Problem:
Could you restate the data below word for word, without its pictures?

Material for this task:

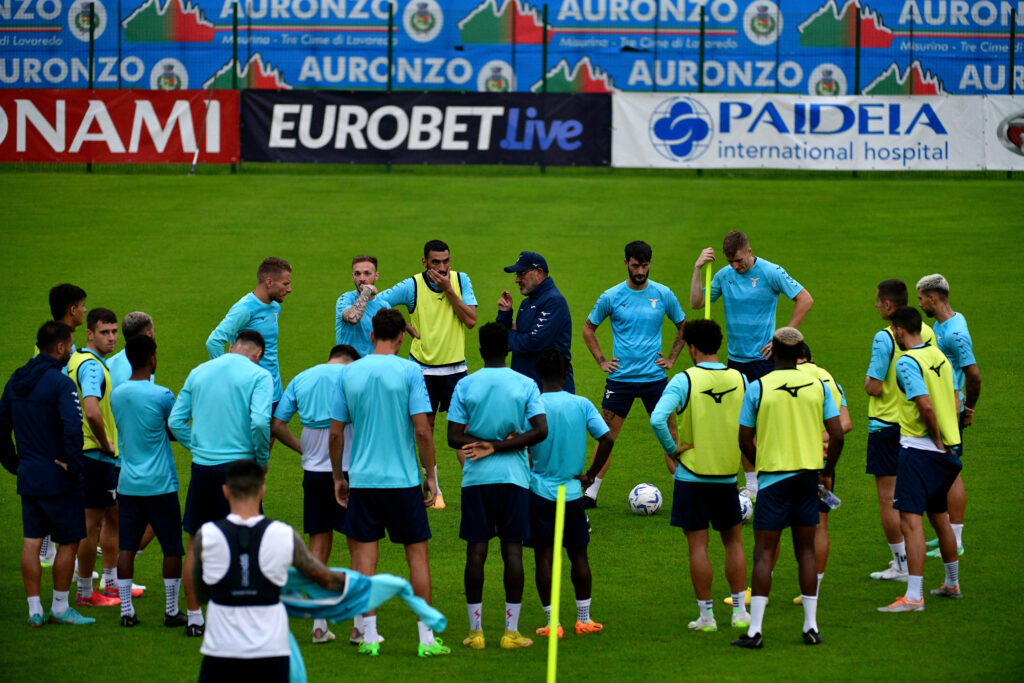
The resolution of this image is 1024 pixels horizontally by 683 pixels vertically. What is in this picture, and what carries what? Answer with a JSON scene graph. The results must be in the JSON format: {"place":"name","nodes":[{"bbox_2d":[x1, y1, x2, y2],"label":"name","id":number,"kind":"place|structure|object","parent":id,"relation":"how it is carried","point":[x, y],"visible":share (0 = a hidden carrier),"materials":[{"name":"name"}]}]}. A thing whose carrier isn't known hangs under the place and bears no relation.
{"place":"outdoors","nodes":[
{"label":"outdoors","id":0,"kind":"place"},
{"bbox_2d":[0,168,1023,682],"label":"grass pitch","id":1,"kind":"structure","parent":0,"point":[624,514],"materials":[{"name":"green plant"}]},
{"bbox_2d":[0,316,93,628],"label":"man","id":2,"kind":"object","parent":1,"relation":"on","point":[53,460],"visible":1},
{"bbox_2d":[32,283,86,357],"label":"man","id":3,"kind":"object","parent":1,"relation":"on","point":[59,303],"visible":0.42},
{"bbox_2d":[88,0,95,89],"label":"fence post","id":4,"kind":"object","parent":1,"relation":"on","point":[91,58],"visible":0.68,"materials":[{"name":"green metal"}]},
{"bbox_2d":[67,306,124,613],"label":"man","id":5,"kind":"object","parent":1,"relation":"on","point":[101,329],"visible":0.72},
{"bbox_2d":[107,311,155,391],"label":"man","id":6,"kind":"object","parent":1,"relation":"on","point":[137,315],"visible":0.24},
{"bbox_2d":[109,333,186,635],"label":"man","id":7,"kind":"object","parent":1,"relation":"on","point":[143,484],"visible":0.99},
{"bbox_2d":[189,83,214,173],"label":"pole","id":8,"kind":"object","parent":1,"relation":"on","point":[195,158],"visible":0.91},
{"bbox_2d":[168,331,275,634],"label":"man","id":9,"kind":"object","parent":1,"relation":"on","point":[241,379],"visible":0.82},
{"bbox_2d":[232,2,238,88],"label":"fence post","id":10,"kind":"object","parent":1,"relation":"on","point":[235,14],"visible":0.72,"materials":[{"name":"green metal"}]},
{"bbox_2d":[208,256,290,415],"label":"man","id":11,"kind":"object","parent":1,"relation":"on","point":[277,295],"visible":0.5},
{"bbox_2d":[190,457,341,682],"label":"man","id":12,"kind":"object","parent":1,"relation":"on","point":[269,526],"visible":0.99},
{"bbox_2d":[277,568,448,678],"label":"shirt","id":13,"kind":"object","parent":12,"relation":"in","point":[385,576],"visible":0.45,"materials":[{"name":"fabric"}]},
{"bbox_2d":[272,343,362,644],"label":"man","id":14,"kind":"object","parent":1,"relation":"on","point":[305,379],"visible":0.56},
{"bbox_2d":[335,253,390,355],"label":"man","id":15,"kind":"object","parent":1,"relation":"on","point":[363,263],"visible":0.51},
{"bbox_2d":[328,309,450,657],"label":"man","id":16,"kind":"object","parent":1,"relation":"on","point":[375,393],"visible":0.98},
{"bbox_2d":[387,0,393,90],"label":"fence post","id":17,"kind":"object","parent":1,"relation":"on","point":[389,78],"visible":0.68,"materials":[{"name":"green metal"}]},
{"bbox_2d":[378,238,476,511],"label":"man","id":18,"kind":"object","parent":1,"relation":"on","point":[437,359],"visible":0.74},
{"bbox_2d":[447,322,549,651],"label":"man","id":19,"kind":"object","parent":1,"relation":"on","point":[487,393],"visible":0.99},
{"bbox_2d":[0,0,1022,173],"label":"fence","id":20,"kind":"object","parent":1,"relation":"on","point":[702,32],"visible":0.66,"materials":[{"name":"green metal"}]},
{"bbox_2d":[0,90,237,164],"label":"advertising banner","id":21,"kind":"object","parent":20,"relation":"attached to","point":[143,150],"visible":0.89,"materials":[{"name":"red fabric"}]},
{"bbox_2d":[246,91,610,166],"label":"advertising banner","id":22,"kind":"object","parent":20,"relation":"attached to","point":[505,130],"visible":0.84,"materials":[{"name":"black fabric"}]},
{"bbox_2d":[0,0,1023,95],"label":"banner","id":23,"kind":"object","parent":20,"relation":"attached to","point":[199,38],"visible":0.79,"materials":[{"name":"blue fabric"}]},
{"bbox_2d":[610,94,985,169],"label":"white banner","id":24,"kind":"object","parent":20,"relation":"attached to","point":[712,114],"visible":0.83,"materials":[{"name":"white fabric"}]},
{"bbox_2d":[984,96,1023,171],"label":"white banner","id":25,"kind":"object","parent":20,"relation":"attached to","point":[1022,148],"visible":0.82,"materials":[{"name":"white fabric"}]},
{"bbox_2d":[497,251,572,391],"label":"man","id":26,"kind":"object","parent":1,"relation":"on","point":[552,309],"visible":0.68},
{"bbox_2d":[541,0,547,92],"label":"fence post","id":27,"kind":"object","parent":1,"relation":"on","point":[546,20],"visible":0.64,"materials":[{"name":"green metal"}]},
{"bbox_2d":[546,479,565,682],"label":"yellow pole","id":28,"kind":"object","parent":1,"relation":"on","point":[556,610],"visible":1,"materials":[{"name":"yellow plastic"}]},
{"bbox_2d":[525,348,610,639],"label":"man","id":29,"kind":"object","parent":1,"relation":"on","point":[558,415],"visible":0.85},
{"bbox_2d":[583,241,687,508],"label":"man","id":30,"kind":"object","parent":1,"relation":"on","point":[640,277],"visible":0.98},
{"bbox_2d":[628,482,662,514],"label":"soccer ball","id":31,"kind":"object","parent":1,"relation":"on","point":[644,502],"visible":0.98,"materials":[{"name":"white plastic"}]},
{"bbox_2d":[651,320,751,637],"label":"man","id":32,"kind":"object","parent":1,"relation":"on","point":[684,393],"visible":0.98},
{"bbox_2d":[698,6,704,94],"label":"fence post","id":33,"kind":"object","parent":1,"relation":"on","point":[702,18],"visible":0.67,"materials":[{"name":"green metal"}]},
{"bbox_2d":[737,490,752,522],"label":"soccer ball","id":34,"kind":"object","parent":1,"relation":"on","point":[744,500],"visible":0.32,"materials":[{"name":"white"}]},
{"bbox_2d":[687,230,811,505],"label":"man","id":35,"kind":"object","parent":1,"relation":"on","point":[748,263],"visible":0.74},
{"bbox_2d":[703,261,711,319],"label":"yellow pole","id":36,"kind":"object","parent":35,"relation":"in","point":[708,307],"visible":0.53,"materials":[{"name":"yellow plastic"}]},
{"bbox_2d":[732,324,843,650],"label":"man","id":37,"kind":"object","parent":1,"relation":"on","point":[820,395],"visible":0.99},
{"bbox_2d":[792,339,848,602],"label":"man","id":38,"kind":"object","parent":1,"relation":"on","point":[846,423],"visible":0.14},
{"bbox_2d":[818,485,840,509],"label":"water bottle","id":39,"kind":"object","parent":38,"relation":"in","point":[828,498],"visible":0.56,"materials":[{"name":"clear plastic"}]},
{"bbox_2d":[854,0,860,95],"label":"fence post","id":40,"kind":"object","parent":1,"relation":"on","point":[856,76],"visible":0.62,"materials":[{"name":"green metal"}]},
{"bbox_2d":[863,277,935,579],"label":"man","id":41,"kind":"object","parent":1,"relation":"on","point":[900,283],"visible":0.59},
{"bbox_2d":[877,308,963,612],"label":"man","id":42,"kind":"object","parent":1,"relation":"on","point":[922,449],"visible":0.99},
{"bbox_2d":[914,272,976,558],"label":"man","id":43,"kind":"object","parent":1,"relation":"on","point":[942,323],"visible":0.7},
{"bbox_2d":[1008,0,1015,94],"label":"fence post","id":44,"kind":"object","parent":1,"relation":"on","point":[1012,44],"visible":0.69,"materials":[{"name":"green metal"}]}
]}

Result for this task:
The resolution of this image is 1024 pixels horizontally by 683 pixels vertically. What is in this picture, and what carries what? Answer with a JSON scene graph. The results must be in the JSON format: {"place":"name","nodes":[{"bbox_2d":[x1, y1, x2, y2],"label":"name","id":number,"kind":"place|structure|object","parent":id,"relation":"how it is carried","point":[x, y],"visible":share (0 = a hidden carrier),"materials":[{"name":"name"}]}]}. A thing whose carrier isn't known hangs under the place and bears no relation.
{"place":"outdoors","nodes":[
{"label":"outdoors","id":0,"kind":"place"},
{"bbox_2d":[0,168,1023,682],"label":"grass pitch","id":1,"kind":"structure","parent":0,"point":[624,514],"materials":[{"name":"green plant"}]},
{"bbox_2d":[0,316,93,628],"label":"man","id":2,"kind":"object","parent":1,"relation":"on","point":[53,460],"visible":1},
{"bbox_2d":[32,283,86,357],"label":"man","id":3,"kind":"object","parent":1,"relation":"on","point":[59,303],"visible":0.42},
{"bbox_2d":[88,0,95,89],"label":"fence post","id":4,"kind":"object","parent":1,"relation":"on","point":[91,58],"visible":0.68,"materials":[{"name":"green metal"}]},
{"bbox_2d":[67,306,124,613],"label":"man","id":5,"kind":"object","parent":1,"relation":"on","point":[101,329],"visible":0.72},
{"bbox_2d":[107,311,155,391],"label":"man","id":6,"kind":"object","parent":1,"relation":"on","point":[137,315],"visible":0.24},
{"bbox_2d":[109,333,186,635],"label":"man","id":7,"kind":"object","parent":1,"relation":"on","point":[143,484],"visible":0.99},
{"bbox_2d":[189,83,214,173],"label":"pole","id":8,"kind":"object","parent":1,"relation":"on","point":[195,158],"visible":0.91},
{"bbox_2d":[168,331,275,634],"label":"man","id":9,"kind":"object","parent":1,"relation":"on","point":[241,379],"visible":0.82},
{"bbox_2d":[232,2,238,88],"label":"fence post","id":10,"kind":"object","parent":1,"relation":"on","point":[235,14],"visible":0.72,"materials":[{"name":"green metal"}]},
{"bbox_2d":[208,256,290,415],"label":"man","id":11,"kind":"object","parent":1,"relation":"on","point":[277,295],"visible":0.5},
{"bbox_2d":[190,457,341,682],"label":"man","id":12,"kind":"object","parent":1,"relation":"on","point":[269,526],"visible":0.99},
{"bbox_2d":[277,568,448,678],"label":"shirt","id":13,"kind":"object","parent":12,"relation":"in","point":[385,576],"visible":0.45,"materials":[{"name":"fabric"}]},
{"bbox_2d":[272,343,362,644],"label":"man","id":14,"kind":"object","parent":1,"relation":"on","point":[305,379],"visible":0.56},
{"bbox_2d":[335,253,390,355],"label":"man","id":15,"kind":"object","parent":1,"relation":"on","point":[363,263],"visible":0.51},
{"bbox_2d":[328,309,450,657],"label":"man","id":16,"kind":"object","parent":1,"relation":"on","point":[375,393],"visible":0.98},
{"bbox_2d":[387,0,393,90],"label":"fence post","id":17,"kind":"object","parent":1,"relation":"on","point":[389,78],"visible":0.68,"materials":[{"name":"green metal"}]},
{"bbox_2d":[378,238,476,511],"label":"man","id":18,"kind":"object","parent":1,"relation":"on","point":[437,359],"visible":0.74},
{"bbox_2d":[447,322,549,651],"label":"man","id":19,"kind":"object","parent":1,"relation":"on","point":[487,393],"visible":0.99},
{"bbox_2d":[0,0,1022,173],"label":"fence","id":20,"kind":"object","parent":1,"relation":"on","point":[702,32],"visible":0.66,"materials":[{"name":"green metal"}]},
{"bbox_2d":[0,90,237,164],"label":"advertising banner","id":21,"kind":"object","parent":20,"relation":"attached to","point":[143,150],"visible":0.89,"materials":[{"name":"red fabric"}]},
{"bbox_2d":[246,91,610,166],"label":"advertising banner","id":22,"kind":"object","parent":20,"relation":"attached to","point":[505,130],"visible":0.84,"materials":[{"name":"black fabric"}]},
{"bbox_2d":[0,0,1023,95],"label":"banner","id":23,"kind":"object","parent":20,"relation":"attached to","point":[199,38],"visible":0.79,"materials":[{"name":"blue fabric"}]},
{"bbox_2d":[610,94,985,169],"label":"white banner","id":24,"kind":"object","parent":20,"relation":"attached to","point":[712,114],"visible":0.83,"materials":[{"name":"white fabric"}]},
{"bbox_2d":[984,96,1023,171],"label":"white banner","id":25,"kind":"object","parent":20,"relation":"attached to","point":[1022,148],"visible":0.82,"materials":[{"name":"white fabric"}]},
{"bbox_2d":[497,251,572,391],"label":"man","id":26,"kind":"object","parent":1,"relation":"on","point":[552,309],"visible":0.68},
{"bbox_2d":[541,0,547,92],"label":"fence post","id":27,"kind":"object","parent":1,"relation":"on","point":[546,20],"visible":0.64,"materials":[{"name":"green metal"}]},
{"bbox_2d":[546,479,565,682],"label":"yellow pole","id":28,"kind":"object","parent":1,"relation":"on","point":[556,610],"visible":1,"materials":[{"name":"yellow plastic"}]},
{"bbox_2d":[525,348,610,639],"label":"man","id":29,"kind":"object","parent":1,"relation":"on","point":[558,415],"visible":0.85},
{"bbox_2d":[583,241,687,508],"label":"man","id":30,"kind":"object","parent":1,"relation":"on","point":[640,277],"visible":0.98},
{"bbox_2d":[628,482,662,514],"label":"soccer ball","id":31,"kind":"object","parent":1,"relation":"on","point":[644,502],"visible":0.98,"materials":[{"name":"white plastic"}]},
{"bbox_2d":[651,320,751,637],"label":"man","id":32,"kind":"object","parent":1,"relation":"on","point":[684,393],"visible":0.98},
{"bbox_2d":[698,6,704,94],"label":"fence post","id":33,"kind":"object","parent":1,"relation":"on","point":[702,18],"visible":0.67,"materials":[{"name":"green metal"}]},
{"bbox_2d":[737,490,752,522],"label":"soccer ball","id":34,"kind":"object","parent":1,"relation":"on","point":[744,500],"visible":0.32,"materials":[{"name":"white"}]},
{"bbox_2d":[687,230,811,505],"label":"man","id":35,"kind":"object","parent":1,"relation":"on","point":[748,263],"visible":0.74},
{"bbox_2d":[703,261,711,319],"label":"yellow pole","id":36,"kind":"object","parent":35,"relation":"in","point":[708,307],"visible":0.53,"materials":[{"name":"yellow plastic"}]},
{"bbox_2d":[732,324,843,650],"label":"man","id":37,"kind":"object","parent":1,"relation":"on","point":[820,395],"visible":0.99},
{"bbox_2d":[792,339,848,602],"label":"man","id":38,"kind":"object","parent":1,"relation":"on","point":[846,423],"visible":0.14},
{"bbox_2d":[818,485,840,509],"label":"water bottle","id":39,"kind":"object","parent":38,"relation":"in","point":[828,498],"visible":0.56,"materials":[{"name":"clear plastic"}]},
{"bbox_2d":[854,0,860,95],"label":"fence post","id":40,"kind":"object","parent":1,"relation":"on","point":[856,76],"visible":0.62,"materials":[{"name":"green metal"}]},
{"bbox_2d":[863,277,935,579],"label":"man","id":41,"kind":"object","parent":1,"relation":"on","point":[900,283],"visible":0.59},
{"bbox_2d":[877,308,963,612],"label":"man","id":42,"kind":"object","parent":1,"relation":"on","point":[922,449],"visible":0.99},
{"bbox_2d":[914,272,976,558],"label":"man","id":43,"kind":"object","parent":1,"relation":"on","point":[942,323],"visible":0.7},
{"bbox_2d":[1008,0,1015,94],"label":"fence post","id":44,"kind":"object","parent":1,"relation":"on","point":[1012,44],"visible":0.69,"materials":[{"name":"green metal"}]}
]}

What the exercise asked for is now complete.